Abstract
Purpose: To determine the reliability of six measurement techniques for lumbosacral kyphosis.
Method: Using custom computer software, four raters evaluated 60 standing lateral radiographs of the lumbosacral spine during two sessions at a one week interval. The sample size consisted of 20 normal, 20 low and 20 high grade spondylolisthetic subjects. Six parameters were included for analysis: Boxall’s slip angle; Dubousset’s lumbosacral angle (LSA); the Spinal Deformity Study Group’s (SDSG) LSA; dysplastic SDSG LSA; sagittal rotation (SR); kyphotic Cobb angle (k-Cobb). Intra- and inter- rater reliability for all parameters was assessed using intra-class correlation coefficients (ICC). Correlations between parameters and slip percentage were evaluated with Pearson coefficients.

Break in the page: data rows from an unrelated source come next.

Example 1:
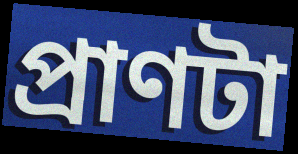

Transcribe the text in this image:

প্রাণটা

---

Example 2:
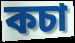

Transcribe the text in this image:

কচা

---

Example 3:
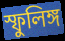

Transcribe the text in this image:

স্ফুলিঙ্গ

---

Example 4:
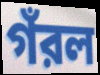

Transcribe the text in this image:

গঁরল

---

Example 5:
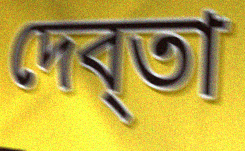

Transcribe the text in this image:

দেব্তা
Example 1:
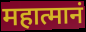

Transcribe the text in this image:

महात्मानं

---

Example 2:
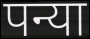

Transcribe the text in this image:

पन्या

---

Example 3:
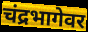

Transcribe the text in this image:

चंद्रभागेवर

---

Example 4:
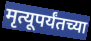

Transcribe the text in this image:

मृत्यूपर्यंतच्या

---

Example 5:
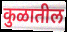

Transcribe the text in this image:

कुळातील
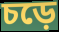
চড়ে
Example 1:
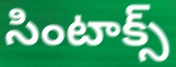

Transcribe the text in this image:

సింటాక్స్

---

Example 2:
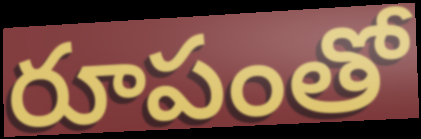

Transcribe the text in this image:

రూపంతో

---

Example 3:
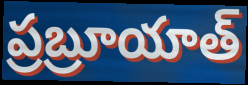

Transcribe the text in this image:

ప్రబ్రూయాత్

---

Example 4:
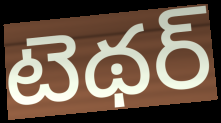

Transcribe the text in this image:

టెథర్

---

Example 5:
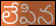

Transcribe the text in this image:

లేపిన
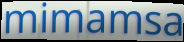
mimamsa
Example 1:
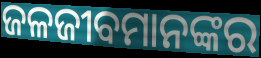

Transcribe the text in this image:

ଜଳଜୀବମାନଙ୍କର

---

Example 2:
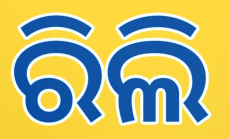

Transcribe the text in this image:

ରିଲି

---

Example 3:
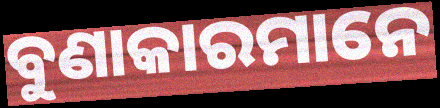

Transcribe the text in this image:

ବୁଣାକାରମାନେ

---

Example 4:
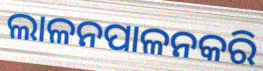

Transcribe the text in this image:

ଲାଳନପାଳନକରି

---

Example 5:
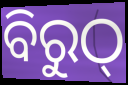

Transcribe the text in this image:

ବିରୁଠ୍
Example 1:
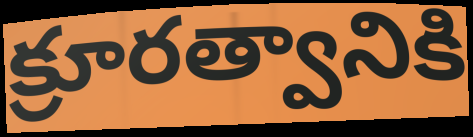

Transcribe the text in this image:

క్రూరత్వానికి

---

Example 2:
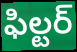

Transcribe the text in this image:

ఫిల్టర్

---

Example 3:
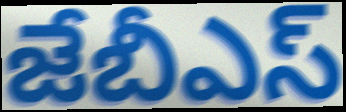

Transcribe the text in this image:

జేబీఎస్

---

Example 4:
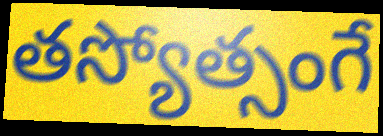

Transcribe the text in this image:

తస్యోత్సంగే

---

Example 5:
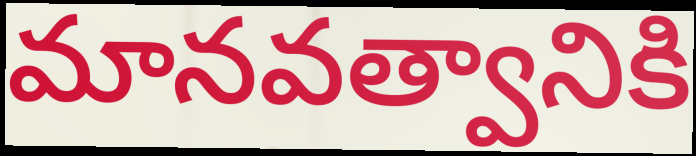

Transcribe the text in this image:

మానవత్వానికి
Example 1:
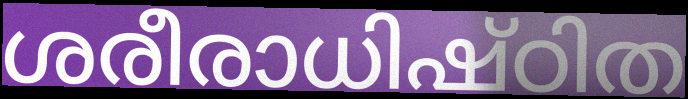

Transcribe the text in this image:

ശരീരാധിഷ്ഠിത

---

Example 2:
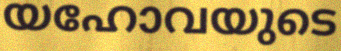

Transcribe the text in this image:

യഹോവയുടെ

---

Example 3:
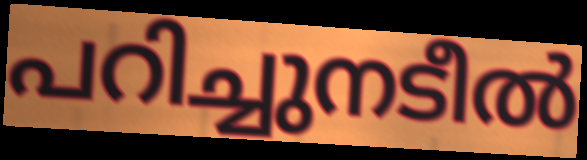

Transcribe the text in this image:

പറിച്ചുനടീൽ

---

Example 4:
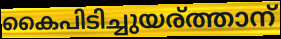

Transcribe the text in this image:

കൈപിടിച്ചുയര്ത്താന്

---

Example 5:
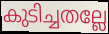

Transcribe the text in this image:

കുടിച്ചതല്ലേ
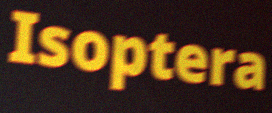
Isoptera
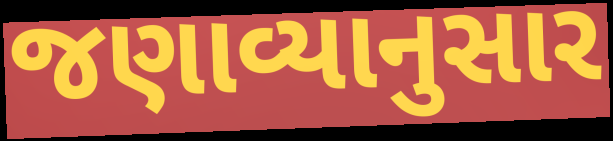
જણાવ્યાનુસાર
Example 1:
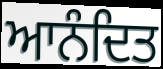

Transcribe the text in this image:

ਆਨੰਦਿਤ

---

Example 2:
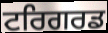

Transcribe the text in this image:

ਟਰਿਗਰਡ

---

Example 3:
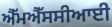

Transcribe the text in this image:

ਐੱਮਐੱਸਸੀਆਈ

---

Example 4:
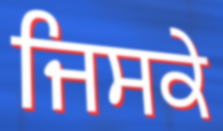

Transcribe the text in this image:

ਜਿਸਕੇ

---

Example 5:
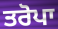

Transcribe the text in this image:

ਤਰੋਪਾ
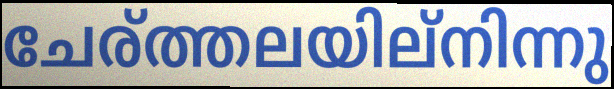
ചേര്ത്തലയില്നിന്നു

Results: The intra-rater ICC’s for all the parameters ranged between 0.81 and 0.97 and the inter-rater ICC’s were between 0.74 and 0.98. All parameters except sagittal rotation showed a medium to large correlation with slip percentage. Dubousset’s LSA and the kyphotic Cobb angle showed the largest correlations (r=−0.78 and r=−0.50, respectively). Sagittal rotation was associated with the weakest correlation (r=−0.10). All other parameters had medium correlations with percent slip (r=0.31 to 0.43).

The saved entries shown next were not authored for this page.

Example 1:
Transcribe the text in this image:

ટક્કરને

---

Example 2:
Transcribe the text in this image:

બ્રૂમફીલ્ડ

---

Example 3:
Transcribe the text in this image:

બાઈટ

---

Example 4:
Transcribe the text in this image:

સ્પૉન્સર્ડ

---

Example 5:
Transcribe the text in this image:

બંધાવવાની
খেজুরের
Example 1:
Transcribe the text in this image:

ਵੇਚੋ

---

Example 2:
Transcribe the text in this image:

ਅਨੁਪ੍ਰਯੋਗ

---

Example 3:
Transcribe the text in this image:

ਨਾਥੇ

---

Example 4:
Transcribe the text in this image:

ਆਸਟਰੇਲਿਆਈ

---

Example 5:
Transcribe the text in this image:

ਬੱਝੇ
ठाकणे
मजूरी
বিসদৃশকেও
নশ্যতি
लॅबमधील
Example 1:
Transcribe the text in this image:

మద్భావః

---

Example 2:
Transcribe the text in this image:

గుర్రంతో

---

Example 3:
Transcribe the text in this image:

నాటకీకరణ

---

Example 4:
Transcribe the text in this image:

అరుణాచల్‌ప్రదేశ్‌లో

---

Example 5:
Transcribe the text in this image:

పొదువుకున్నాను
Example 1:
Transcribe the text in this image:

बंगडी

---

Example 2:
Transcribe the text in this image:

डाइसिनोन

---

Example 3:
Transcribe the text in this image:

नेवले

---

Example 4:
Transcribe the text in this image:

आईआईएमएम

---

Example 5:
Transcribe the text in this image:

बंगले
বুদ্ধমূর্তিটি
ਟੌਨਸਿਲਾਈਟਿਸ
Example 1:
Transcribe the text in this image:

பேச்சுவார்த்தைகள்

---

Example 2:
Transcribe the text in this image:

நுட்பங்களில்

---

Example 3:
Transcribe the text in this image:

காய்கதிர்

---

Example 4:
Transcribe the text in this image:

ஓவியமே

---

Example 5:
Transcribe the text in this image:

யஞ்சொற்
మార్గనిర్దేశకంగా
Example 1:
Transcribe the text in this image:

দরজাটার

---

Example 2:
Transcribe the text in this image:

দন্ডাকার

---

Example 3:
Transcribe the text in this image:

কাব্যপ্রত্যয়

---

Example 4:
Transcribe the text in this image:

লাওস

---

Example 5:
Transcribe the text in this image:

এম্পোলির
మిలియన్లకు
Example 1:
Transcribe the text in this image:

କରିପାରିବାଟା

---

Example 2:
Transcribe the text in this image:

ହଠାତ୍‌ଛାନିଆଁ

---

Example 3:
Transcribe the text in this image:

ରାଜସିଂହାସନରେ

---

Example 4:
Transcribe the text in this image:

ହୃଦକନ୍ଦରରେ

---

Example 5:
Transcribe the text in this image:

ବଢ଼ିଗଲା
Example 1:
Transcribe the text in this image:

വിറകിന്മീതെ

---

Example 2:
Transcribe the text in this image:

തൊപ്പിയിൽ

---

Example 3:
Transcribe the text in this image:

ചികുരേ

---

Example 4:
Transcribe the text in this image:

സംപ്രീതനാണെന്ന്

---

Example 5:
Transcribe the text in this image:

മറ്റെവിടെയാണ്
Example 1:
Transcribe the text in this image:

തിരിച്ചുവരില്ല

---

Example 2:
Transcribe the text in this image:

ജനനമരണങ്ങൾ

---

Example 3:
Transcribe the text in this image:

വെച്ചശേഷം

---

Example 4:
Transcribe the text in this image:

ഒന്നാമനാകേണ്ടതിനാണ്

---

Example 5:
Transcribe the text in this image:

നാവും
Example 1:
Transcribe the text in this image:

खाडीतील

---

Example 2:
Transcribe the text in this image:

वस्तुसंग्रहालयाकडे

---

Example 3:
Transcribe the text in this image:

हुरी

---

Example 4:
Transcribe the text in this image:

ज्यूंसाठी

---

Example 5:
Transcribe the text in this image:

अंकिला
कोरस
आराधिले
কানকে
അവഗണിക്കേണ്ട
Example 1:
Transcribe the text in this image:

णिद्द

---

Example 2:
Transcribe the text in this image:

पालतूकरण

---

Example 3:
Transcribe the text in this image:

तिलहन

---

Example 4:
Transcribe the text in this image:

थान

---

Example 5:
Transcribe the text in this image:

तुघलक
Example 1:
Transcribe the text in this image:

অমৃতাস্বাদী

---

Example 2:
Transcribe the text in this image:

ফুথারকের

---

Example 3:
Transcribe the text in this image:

Conclusion: All measurement techniques provided substantial to almost perfect inter- and intra- rater reliability. Dubousset’s LSA showed the strongest correlation with slip grade. However, this parameter does not reflect the local dysplastic changes that occur in lower L5 and upper S1 endplates. A longitudinal study evaluating the best suited parameter for predicting the risk of progression and response to surgical treatment is warranted.